For the purposes of this analysis, I will be focusing on the SPDR Gold Trust (GLD). But the same principles apply to the variety of related securities including the iShares COMEX Gold Trust (IAU), Sprott Physical Gold Trust (PHYS) and the ETFS Gold Trust (SGOL).
The following chart shows the path of gold during the three recent episodes of extraordinary monetary stimulus from the Fed in the form of QE1, QE2 and Operation Twist (stealth QE3). In each instance, gold thrashed around and traded generally sideways in the first several months after the launch of a Fed stimulus program. But it was after nearly four months following the start of both QE1 and QE2 that gold found its spark and began accelerating higher.

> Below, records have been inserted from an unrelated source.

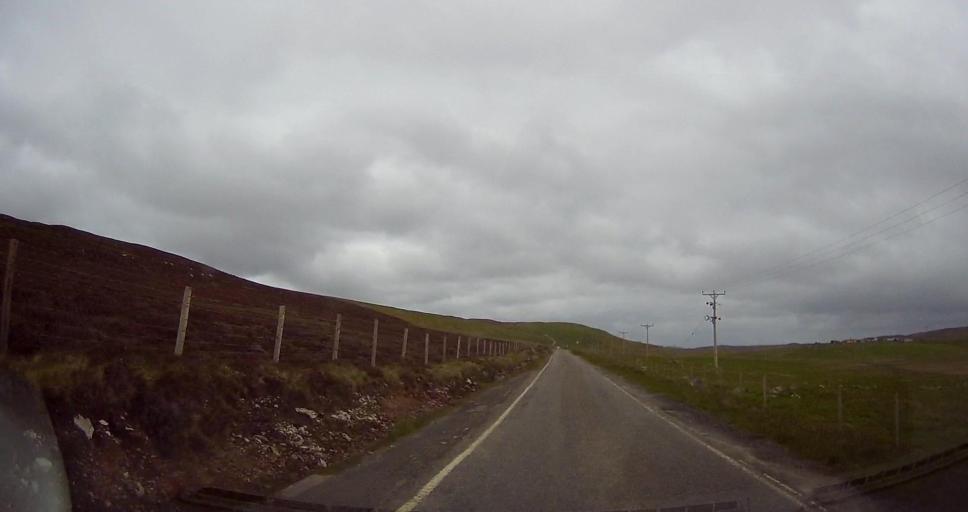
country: GB
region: Scotland
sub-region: Shetland Islands
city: Sandwick
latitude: 60.2443
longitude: -1.5119
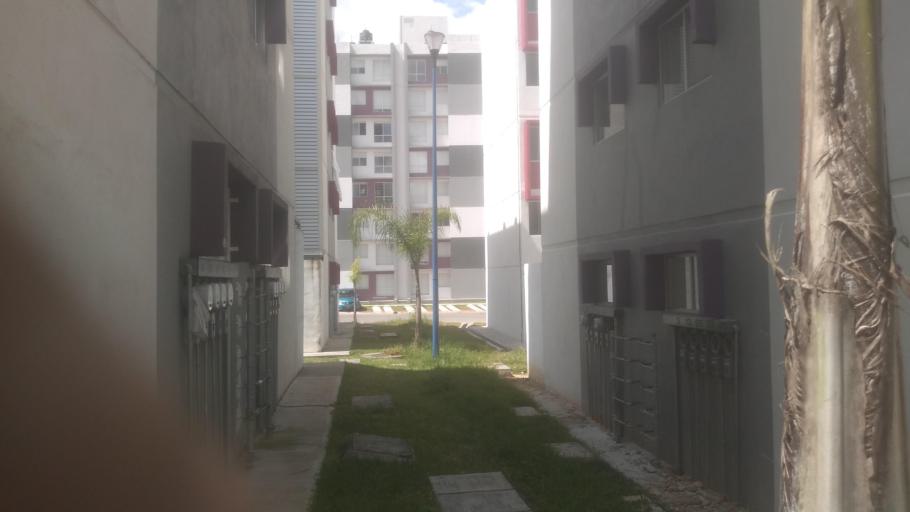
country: MX
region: Veracruz
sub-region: Ixtaczoquitlan
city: Buenavista
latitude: 18.8823
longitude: -97.0608
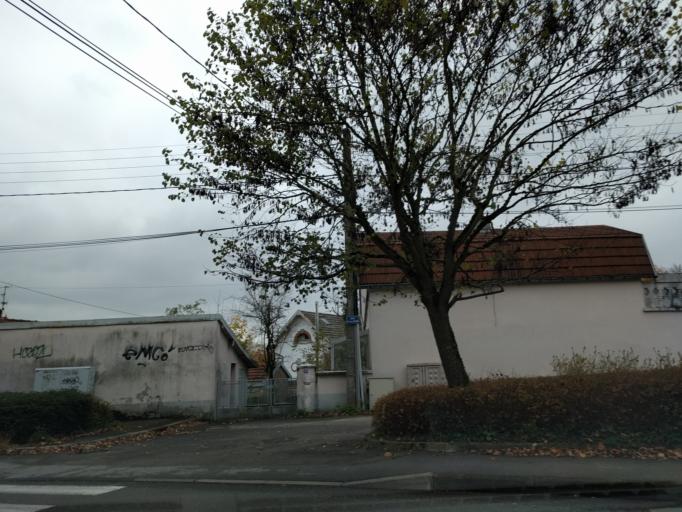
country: FR
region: Franche-Comte
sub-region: Departement du Doubs
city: Besancon
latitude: 47.2553
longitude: 6.0229
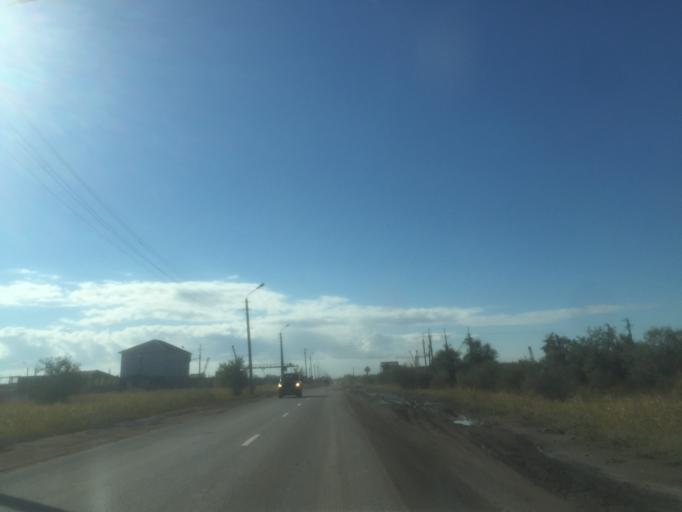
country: KZ
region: Astana Qalasy
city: Astana
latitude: 51.2105
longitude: 71.3535
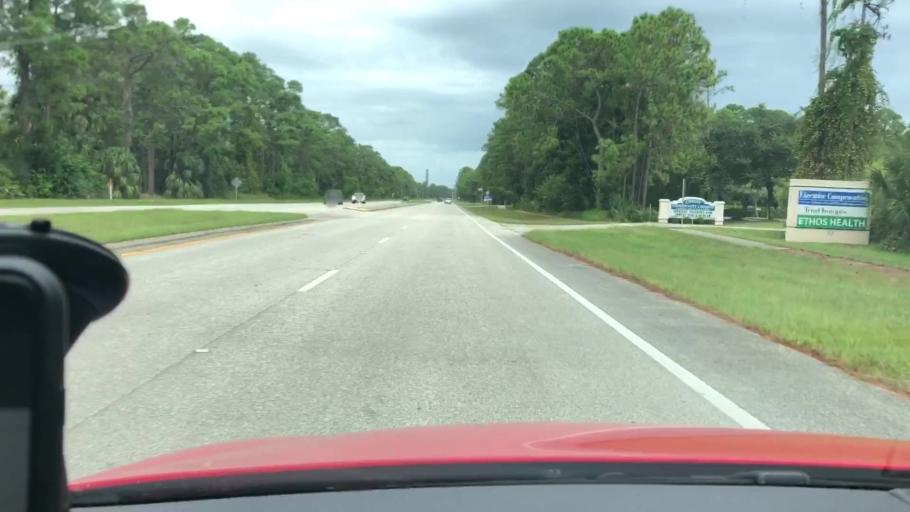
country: US
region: Florida
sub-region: Volusia County
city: Daytona Beach
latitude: 29.1906
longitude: -81.0824
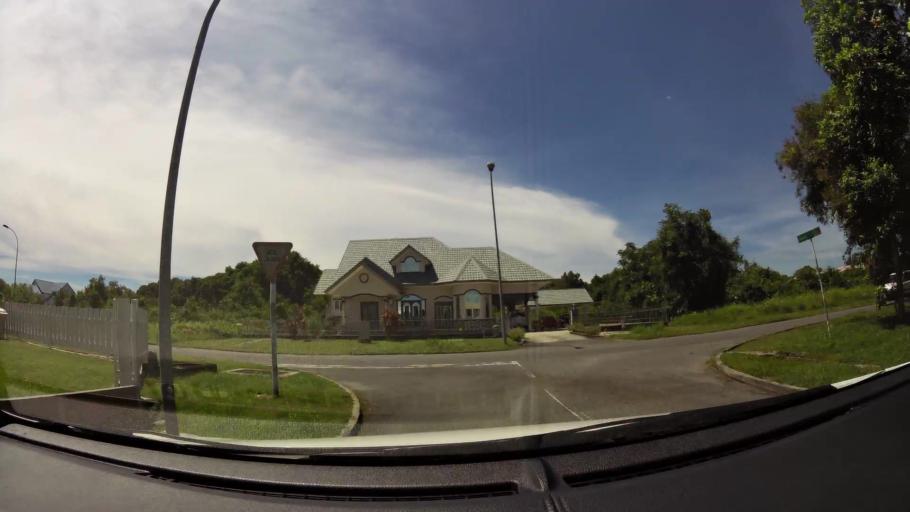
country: BN
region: Belait
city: Kuala Belait
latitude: 4.5887
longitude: 114.2263
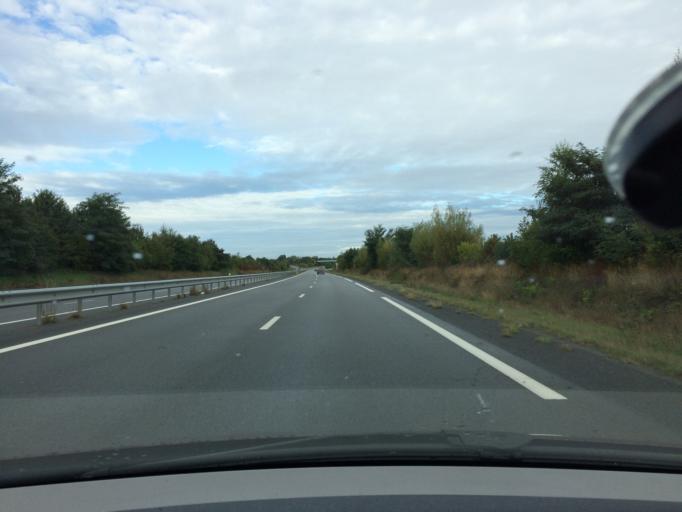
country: FR
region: Brittany
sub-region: Departement d'Ille-et-Vilaine
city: Corps-Nuds
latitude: 47.9766
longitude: -1.5513
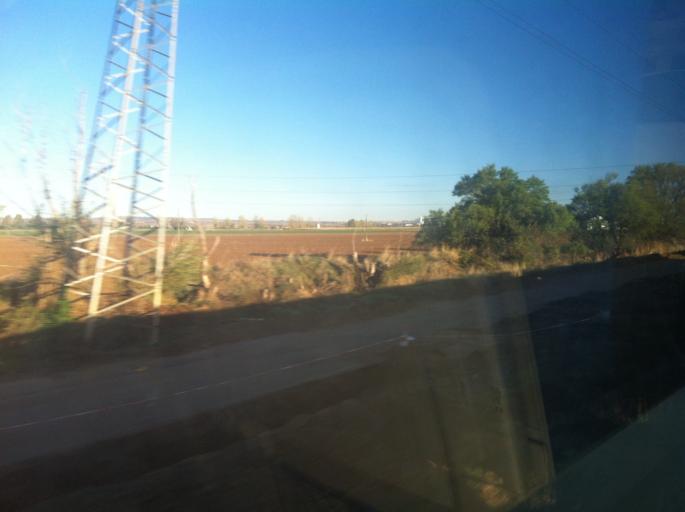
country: ES
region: Castille and Leon
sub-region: Provincia de Valladolid
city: Cabezon
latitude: 41.7420
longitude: -4.6473
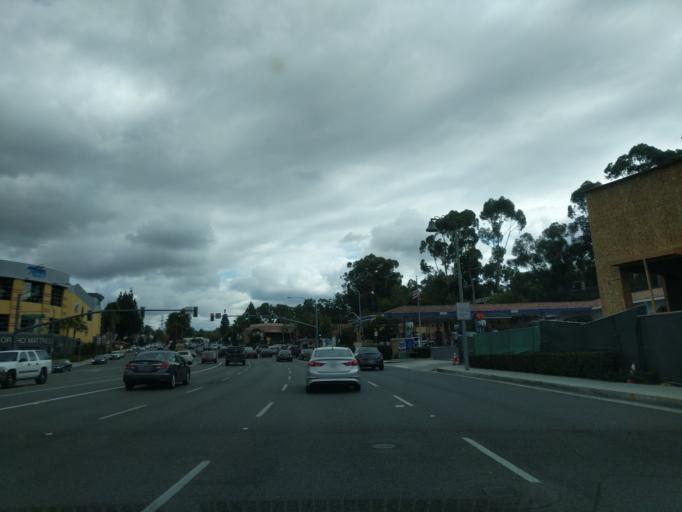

And this shift higher in gold during QE2 coincided almost exactly with the inflection point where stocks stopped rising and began trading sideways.
click to enlarge
We could reasonably expect a similar outcome for gold the current Operation Twist (stealth QE3) cycle. Global money printing certainly remains as rampant as ever and the U.S. dollar is still chronically weak despite some recent signs of life relative to the euro. But with the fate of the euro coming increasingly in to question as the crisis unfolds, further euro deterioration may be bullish for gold in its own right.
But does the timing of a shift higher in gold make sense this time around? All in all, the timing lines up quite well for another repeat performance for gold in the latest monetary stimulus cycle. If history holds, gold would arrive at the projected inflection point somewhere between March 5 and March 20. Of course, this is precisely the time that Greece will be "resolving" its latest debt refinancing one way or another. One could easily conceive the demand for a safe haven like gold beginning to pick up just around this time if not before then.
As a result, now may be the time to consider either initiating or rounding out existing gold positions, as the next move higher may be drawing close.
I will be following up soon with another post taking a closer look at silver (SLV) in the same context.
Disclosure: I am long GLD, SLV.
Disclaimer: This post is for information purposes only. There are risks involved with investing including loss of principal. Gerring Wealth Management (GWM) makes no explicit or implicit guarantee with respect to performance or the outcome of any investment or projections made by GWM. There is no guarantee that the goals of the strategies discussed by GWM will be met.